[Contour labeling items]
:::::

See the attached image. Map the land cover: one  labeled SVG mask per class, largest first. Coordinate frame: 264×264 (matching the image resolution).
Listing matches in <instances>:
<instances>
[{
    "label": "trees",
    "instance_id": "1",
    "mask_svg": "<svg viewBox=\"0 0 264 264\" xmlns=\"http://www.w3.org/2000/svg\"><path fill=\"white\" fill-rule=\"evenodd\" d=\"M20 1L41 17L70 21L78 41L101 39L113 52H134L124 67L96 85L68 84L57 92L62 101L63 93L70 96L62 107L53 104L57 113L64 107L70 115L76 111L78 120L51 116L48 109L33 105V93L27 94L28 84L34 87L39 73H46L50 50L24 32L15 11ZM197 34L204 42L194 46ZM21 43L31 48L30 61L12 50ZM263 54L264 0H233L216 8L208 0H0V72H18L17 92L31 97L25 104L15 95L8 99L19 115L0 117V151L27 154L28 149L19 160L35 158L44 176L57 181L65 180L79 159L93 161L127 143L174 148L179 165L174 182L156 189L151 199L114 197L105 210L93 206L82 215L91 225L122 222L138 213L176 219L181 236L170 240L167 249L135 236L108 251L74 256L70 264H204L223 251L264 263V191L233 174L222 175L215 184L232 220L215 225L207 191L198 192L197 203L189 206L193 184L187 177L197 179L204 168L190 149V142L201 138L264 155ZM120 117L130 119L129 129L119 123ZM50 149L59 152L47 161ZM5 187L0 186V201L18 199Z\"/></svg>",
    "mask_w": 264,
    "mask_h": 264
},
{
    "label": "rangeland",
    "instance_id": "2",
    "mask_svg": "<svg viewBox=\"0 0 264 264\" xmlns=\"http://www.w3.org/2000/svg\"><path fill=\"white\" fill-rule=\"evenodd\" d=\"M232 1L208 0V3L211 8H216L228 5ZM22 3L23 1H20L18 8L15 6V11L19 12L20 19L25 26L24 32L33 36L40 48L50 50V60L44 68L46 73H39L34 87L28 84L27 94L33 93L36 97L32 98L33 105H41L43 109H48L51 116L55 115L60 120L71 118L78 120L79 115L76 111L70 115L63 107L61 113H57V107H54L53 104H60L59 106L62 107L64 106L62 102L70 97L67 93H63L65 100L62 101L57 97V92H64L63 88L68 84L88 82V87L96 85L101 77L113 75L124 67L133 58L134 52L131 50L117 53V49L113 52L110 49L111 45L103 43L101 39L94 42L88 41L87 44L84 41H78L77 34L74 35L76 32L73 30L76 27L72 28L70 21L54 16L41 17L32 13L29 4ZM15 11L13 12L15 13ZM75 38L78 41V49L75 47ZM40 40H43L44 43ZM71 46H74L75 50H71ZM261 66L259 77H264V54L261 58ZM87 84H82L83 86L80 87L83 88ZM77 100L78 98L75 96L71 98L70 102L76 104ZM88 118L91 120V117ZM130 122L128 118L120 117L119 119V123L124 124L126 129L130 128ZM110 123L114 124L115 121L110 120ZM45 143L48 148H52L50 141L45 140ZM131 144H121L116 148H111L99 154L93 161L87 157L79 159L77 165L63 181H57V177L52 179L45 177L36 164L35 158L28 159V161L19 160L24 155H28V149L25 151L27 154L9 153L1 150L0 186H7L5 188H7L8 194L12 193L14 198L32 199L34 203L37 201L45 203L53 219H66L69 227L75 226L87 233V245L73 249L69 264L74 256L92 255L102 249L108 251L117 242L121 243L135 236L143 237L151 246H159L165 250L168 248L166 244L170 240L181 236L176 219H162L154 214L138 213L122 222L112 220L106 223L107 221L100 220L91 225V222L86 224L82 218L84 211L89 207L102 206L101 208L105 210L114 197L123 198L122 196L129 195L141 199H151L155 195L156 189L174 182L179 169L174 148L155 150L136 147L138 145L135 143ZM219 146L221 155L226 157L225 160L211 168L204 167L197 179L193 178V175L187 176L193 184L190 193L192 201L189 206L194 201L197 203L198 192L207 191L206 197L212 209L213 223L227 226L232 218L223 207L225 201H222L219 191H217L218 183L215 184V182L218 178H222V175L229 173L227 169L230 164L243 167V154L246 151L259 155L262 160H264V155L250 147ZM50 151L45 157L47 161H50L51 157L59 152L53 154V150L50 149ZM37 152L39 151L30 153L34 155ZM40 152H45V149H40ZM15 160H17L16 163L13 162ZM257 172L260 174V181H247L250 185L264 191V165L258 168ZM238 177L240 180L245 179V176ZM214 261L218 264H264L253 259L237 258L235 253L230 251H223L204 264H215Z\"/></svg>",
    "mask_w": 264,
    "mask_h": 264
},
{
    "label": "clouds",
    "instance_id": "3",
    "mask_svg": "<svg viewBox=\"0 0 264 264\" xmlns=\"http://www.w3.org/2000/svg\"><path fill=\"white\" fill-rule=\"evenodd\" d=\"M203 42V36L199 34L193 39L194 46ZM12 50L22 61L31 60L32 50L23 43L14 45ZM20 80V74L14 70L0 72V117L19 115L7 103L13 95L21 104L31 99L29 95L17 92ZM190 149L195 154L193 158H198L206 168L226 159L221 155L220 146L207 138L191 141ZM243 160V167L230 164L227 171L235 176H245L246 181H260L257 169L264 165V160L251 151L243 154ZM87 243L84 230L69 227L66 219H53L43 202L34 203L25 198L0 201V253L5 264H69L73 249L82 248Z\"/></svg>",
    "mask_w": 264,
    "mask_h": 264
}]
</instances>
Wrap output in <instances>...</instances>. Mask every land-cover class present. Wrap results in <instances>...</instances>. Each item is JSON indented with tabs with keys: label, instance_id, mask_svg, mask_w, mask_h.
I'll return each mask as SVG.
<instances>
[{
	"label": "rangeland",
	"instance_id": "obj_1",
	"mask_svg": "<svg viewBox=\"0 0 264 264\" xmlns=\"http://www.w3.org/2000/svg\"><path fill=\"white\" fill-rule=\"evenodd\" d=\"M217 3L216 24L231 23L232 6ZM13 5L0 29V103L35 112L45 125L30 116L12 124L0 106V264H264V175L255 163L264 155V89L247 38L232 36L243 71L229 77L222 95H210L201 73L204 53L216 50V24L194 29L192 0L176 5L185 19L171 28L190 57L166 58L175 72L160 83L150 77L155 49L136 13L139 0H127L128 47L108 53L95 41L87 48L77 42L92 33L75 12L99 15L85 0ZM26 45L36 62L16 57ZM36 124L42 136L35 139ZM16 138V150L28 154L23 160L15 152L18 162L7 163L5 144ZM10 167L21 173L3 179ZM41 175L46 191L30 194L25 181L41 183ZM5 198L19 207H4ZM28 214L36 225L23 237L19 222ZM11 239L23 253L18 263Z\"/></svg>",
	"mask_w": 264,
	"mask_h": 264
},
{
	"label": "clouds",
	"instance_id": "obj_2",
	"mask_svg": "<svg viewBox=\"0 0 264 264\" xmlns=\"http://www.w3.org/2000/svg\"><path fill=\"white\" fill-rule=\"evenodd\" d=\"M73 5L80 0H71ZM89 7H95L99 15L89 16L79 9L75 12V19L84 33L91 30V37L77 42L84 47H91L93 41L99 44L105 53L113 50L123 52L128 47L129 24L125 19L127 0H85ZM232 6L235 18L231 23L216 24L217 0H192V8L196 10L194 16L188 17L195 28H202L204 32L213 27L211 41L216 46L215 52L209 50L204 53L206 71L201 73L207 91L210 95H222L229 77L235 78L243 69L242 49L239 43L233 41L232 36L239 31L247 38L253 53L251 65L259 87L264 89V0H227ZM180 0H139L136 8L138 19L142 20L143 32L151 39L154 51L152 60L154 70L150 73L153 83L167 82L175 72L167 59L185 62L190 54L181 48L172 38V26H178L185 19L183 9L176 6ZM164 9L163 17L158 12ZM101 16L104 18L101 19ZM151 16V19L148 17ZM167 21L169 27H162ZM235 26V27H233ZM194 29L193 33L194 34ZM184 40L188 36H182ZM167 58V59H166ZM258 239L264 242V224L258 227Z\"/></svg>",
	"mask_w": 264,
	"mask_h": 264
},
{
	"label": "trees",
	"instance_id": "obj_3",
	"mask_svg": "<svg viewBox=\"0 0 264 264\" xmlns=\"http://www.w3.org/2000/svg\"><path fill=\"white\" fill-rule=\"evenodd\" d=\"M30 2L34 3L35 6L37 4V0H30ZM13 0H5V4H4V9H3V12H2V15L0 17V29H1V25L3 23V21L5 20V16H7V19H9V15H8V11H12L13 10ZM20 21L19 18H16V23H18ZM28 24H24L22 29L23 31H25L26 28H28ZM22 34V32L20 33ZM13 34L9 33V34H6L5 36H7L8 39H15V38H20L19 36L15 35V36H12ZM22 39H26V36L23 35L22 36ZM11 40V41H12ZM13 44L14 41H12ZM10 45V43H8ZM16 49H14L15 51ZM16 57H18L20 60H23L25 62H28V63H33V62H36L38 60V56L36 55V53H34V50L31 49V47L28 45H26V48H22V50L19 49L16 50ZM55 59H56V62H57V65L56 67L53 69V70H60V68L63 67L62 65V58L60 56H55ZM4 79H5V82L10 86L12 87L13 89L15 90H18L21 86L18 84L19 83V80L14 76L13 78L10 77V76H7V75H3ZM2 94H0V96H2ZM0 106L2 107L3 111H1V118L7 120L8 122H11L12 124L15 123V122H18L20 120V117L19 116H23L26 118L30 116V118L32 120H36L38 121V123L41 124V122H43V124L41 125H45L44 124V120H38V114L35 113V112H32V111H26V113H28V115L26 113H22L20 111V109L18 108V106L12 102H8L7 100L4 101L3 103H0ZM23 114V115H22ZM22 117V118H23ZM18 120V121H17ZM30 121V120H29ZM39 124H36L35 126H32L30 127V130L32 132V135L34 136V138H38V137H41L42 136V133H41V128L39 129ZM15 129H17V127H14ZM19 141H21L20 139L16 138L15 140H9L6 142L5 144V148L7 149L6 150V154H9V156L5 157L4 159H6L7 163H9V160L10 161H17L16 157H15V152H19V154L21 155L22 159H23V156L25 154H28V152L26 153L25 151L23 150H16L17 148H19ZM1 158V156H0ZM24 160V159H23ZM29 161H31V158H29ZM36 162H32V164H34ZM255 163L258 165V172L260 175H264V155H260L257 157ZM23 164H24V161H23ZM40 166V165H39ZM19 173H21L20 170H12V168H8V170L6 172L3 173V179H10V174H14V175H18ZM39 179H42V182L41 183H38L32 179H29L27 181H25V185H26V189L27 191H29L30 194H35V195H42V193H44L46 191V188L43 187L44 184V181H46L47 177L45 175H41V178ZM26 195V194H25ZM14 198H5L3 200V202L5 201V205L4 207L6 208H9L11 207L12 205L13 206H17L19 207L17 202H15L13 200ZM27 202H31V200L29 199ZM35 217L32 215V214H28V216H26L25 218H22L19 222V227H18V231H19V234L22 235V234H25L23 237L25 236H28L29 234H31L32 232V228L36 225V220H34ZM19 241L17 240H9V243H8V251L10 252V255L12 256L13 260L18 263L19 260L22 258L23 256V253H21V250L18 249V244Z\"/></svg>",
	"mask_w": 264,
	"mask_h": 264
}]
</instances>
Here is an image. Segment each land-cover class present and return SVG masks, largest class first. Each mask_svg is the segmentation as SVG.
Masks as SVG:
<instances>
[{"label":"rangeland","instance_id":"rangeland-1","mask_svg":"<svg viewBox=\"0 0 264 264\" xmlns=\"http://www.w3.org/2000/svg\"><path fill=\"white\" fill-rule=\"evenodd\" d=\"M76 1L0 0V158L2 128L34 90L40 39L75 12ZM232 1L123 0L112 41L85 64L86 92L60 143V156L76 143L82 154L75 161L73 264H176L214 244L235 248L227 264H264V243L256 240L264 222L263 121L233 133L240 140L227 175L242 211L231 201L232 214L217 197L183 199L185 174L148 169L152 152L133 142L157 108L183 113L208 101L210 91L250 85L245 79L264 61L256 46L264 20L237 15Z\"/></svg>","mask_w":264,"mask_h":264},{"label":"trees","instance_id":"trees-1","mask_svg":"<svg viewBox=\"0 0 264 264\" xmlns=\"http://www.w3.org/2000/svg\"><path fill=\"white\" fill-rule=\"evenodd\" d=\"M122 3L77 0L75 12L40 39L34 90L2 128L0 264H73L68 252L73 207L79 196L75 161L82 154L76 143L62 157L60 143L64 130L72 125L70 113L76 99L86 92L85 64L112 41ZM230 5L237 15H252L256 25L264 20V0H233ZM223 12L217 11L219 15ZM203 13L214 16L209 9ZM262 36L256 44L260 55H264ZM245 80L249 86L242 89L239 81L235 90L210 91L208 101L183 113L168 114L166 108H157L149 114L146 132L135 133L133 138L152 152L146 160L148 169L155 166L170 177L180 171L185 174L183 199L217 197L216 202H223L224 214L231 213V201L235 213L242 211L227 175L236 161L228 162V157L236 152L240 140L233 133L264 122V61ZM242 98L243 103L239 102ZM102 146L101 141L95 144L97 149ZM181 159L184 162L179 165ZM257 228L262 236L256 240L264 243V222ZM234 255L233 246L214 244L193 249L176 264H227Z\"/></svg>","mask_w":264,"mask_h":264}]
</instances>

:::::

**REQUIRED TASK:** Please count the lines of the records above that contain the string "rangeland", matching case exactly, and reply with only that number.

**SOLUTION TO THE EXERCISE:** 3